**Data shown**
>>>>

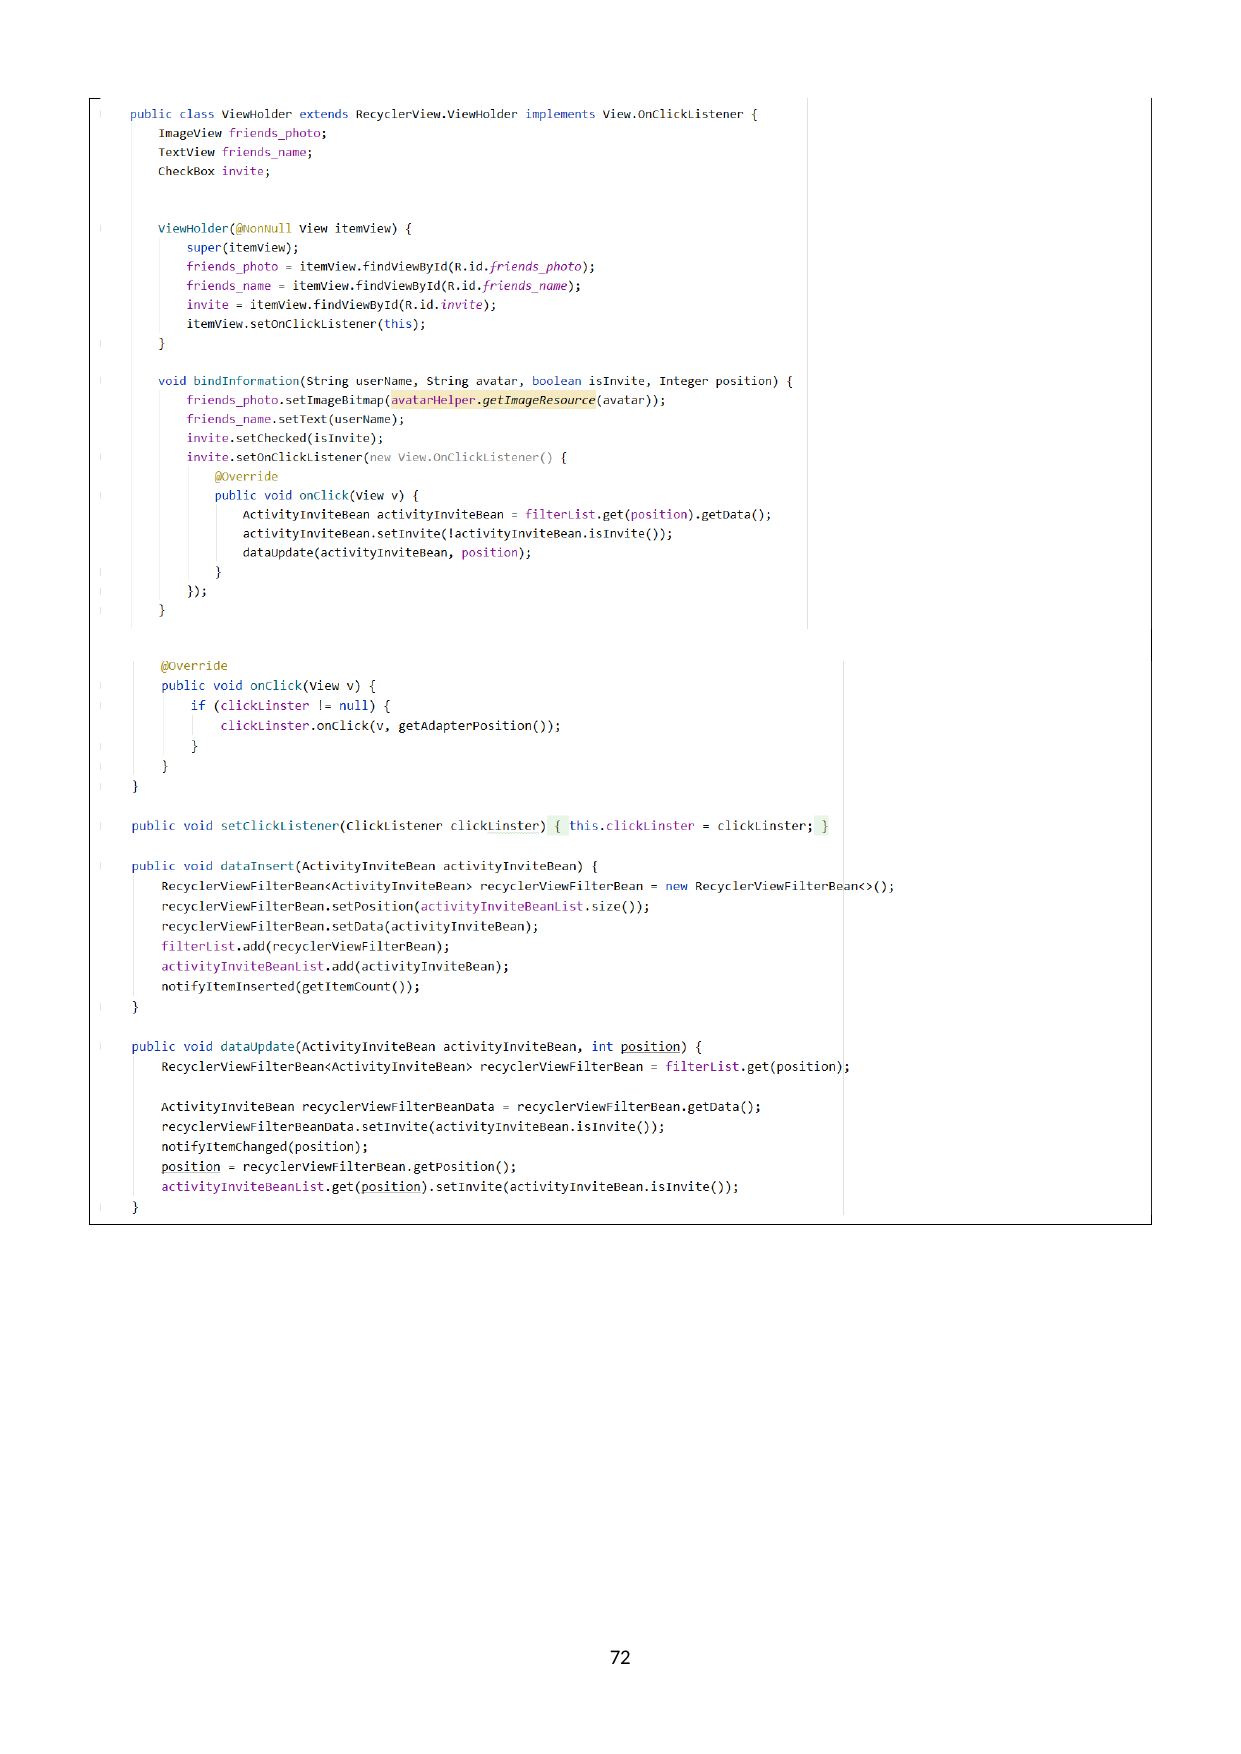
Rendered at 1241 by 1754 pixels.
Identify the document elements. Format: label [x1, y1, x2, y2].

<<<<
>>>>

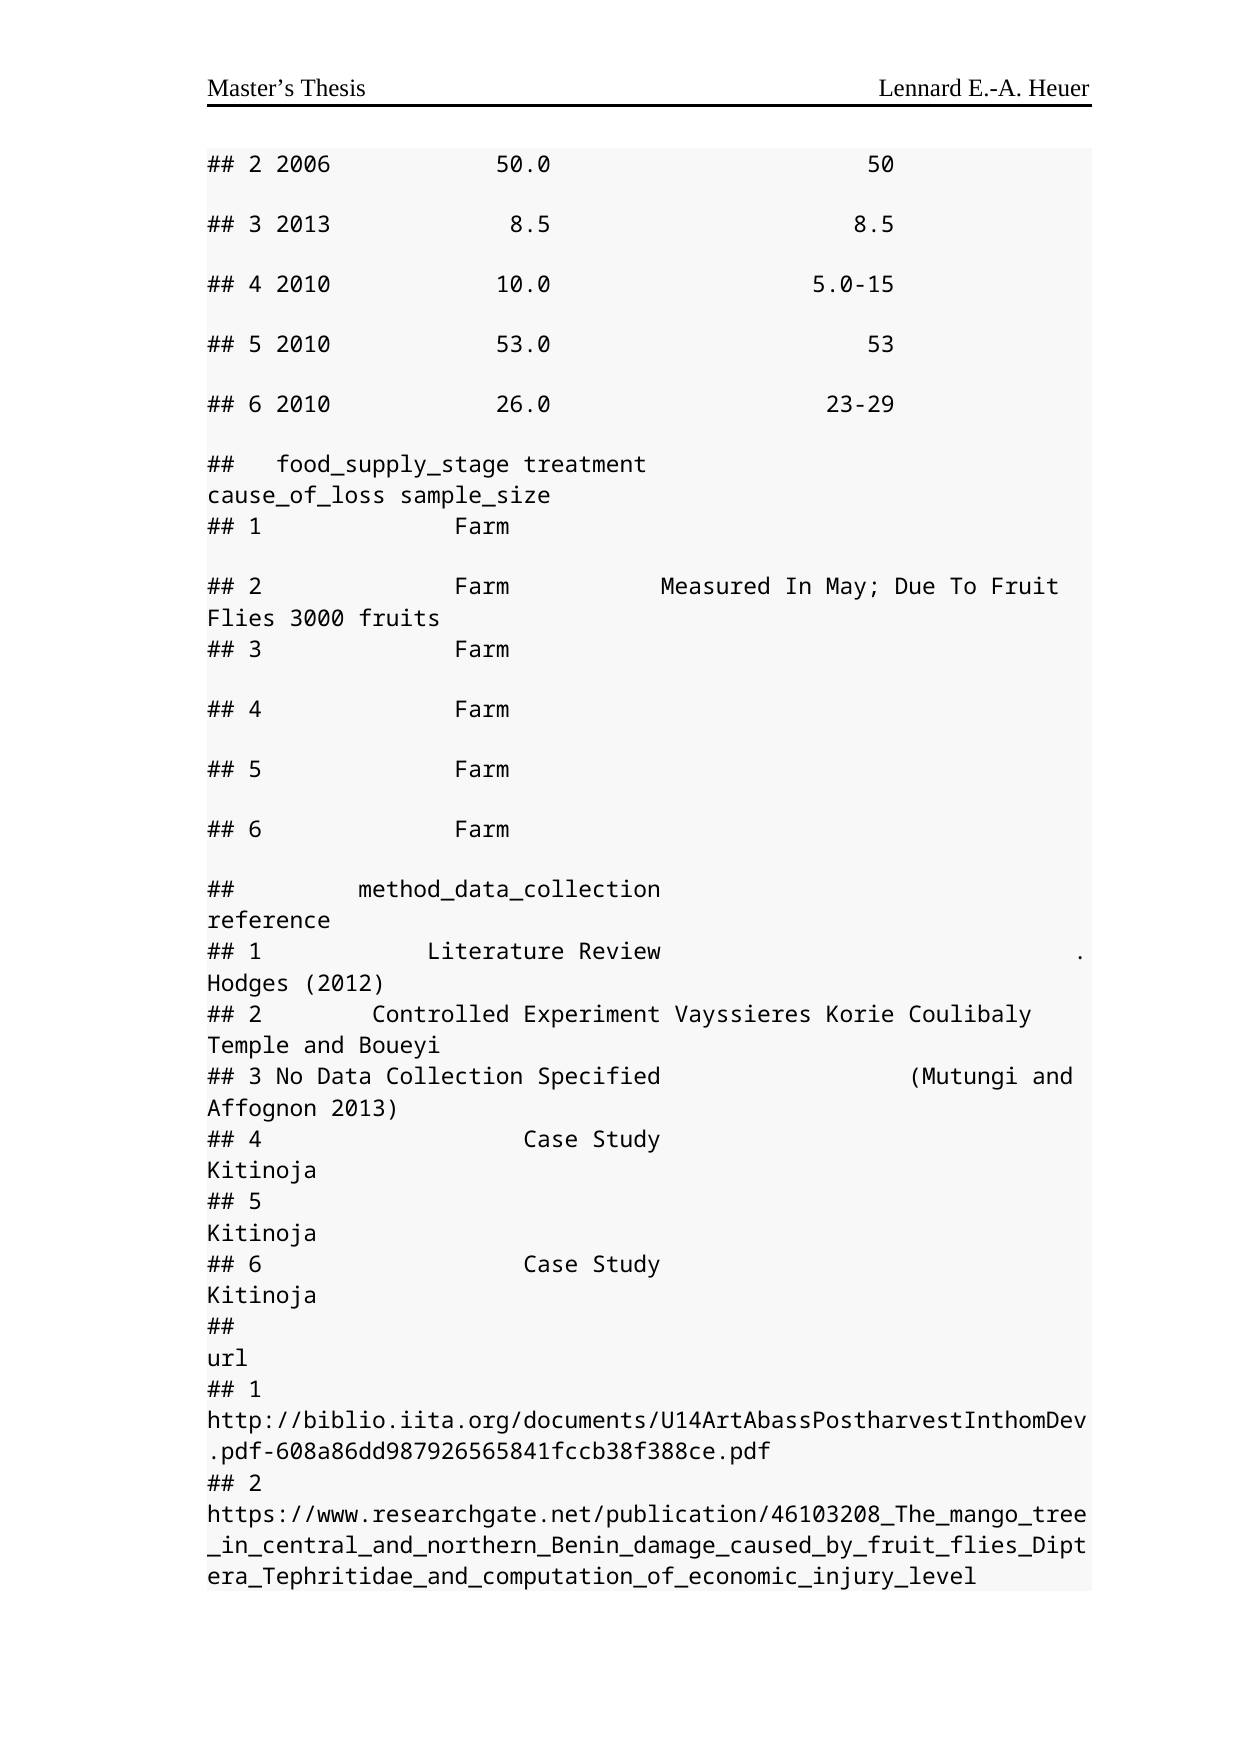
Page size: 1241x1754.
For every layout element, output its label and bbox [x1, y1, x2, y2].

<<<<
>>>>

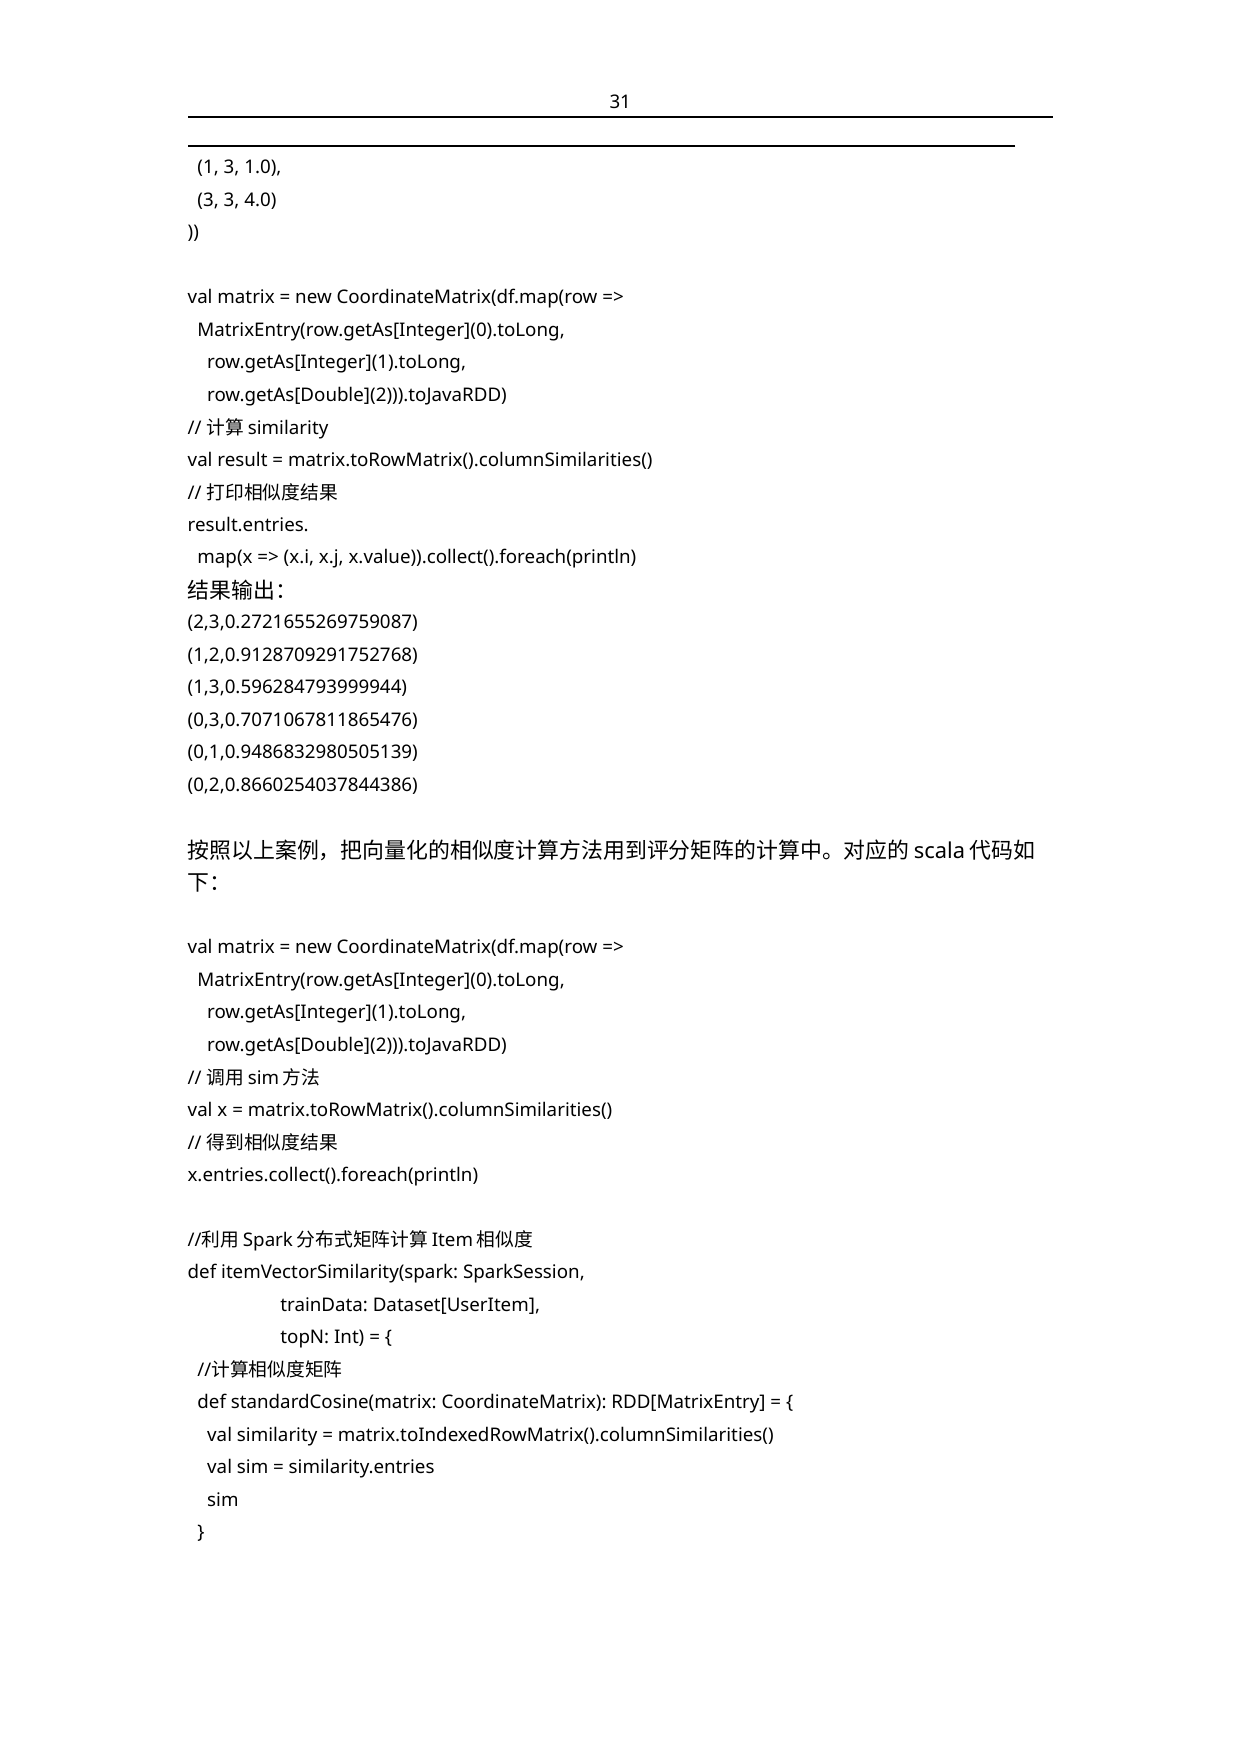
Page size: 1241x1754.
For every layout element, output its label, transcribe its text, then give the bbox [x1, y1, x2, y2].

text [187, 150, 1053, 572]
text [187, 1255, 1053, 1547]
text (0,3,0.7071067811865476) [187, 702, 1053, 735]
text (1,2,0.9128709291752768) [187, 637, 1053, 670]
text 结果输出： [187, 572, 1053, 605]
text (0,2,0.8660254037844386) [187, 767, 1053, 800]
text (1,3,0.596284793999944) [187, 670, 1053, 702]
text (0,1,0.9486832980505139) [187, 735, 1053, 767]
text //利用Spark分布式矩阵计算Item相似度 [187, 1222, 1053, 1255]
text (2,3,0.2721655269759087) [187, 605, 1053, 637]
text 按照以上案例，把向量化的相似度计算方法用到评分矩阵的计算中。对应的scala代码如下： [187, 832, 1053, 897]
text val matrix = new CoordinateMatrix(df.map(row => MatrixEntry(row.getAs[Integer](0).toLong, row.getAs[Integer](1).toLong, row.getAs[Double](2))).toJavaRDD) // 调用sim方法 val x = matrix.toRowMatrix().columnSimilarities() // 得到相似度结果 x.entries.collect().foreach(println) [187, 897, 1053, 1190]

<<<<

**Instruction**
A single number is the whole answer: the tally of lines above that contain "output".

**Answer for the task**
2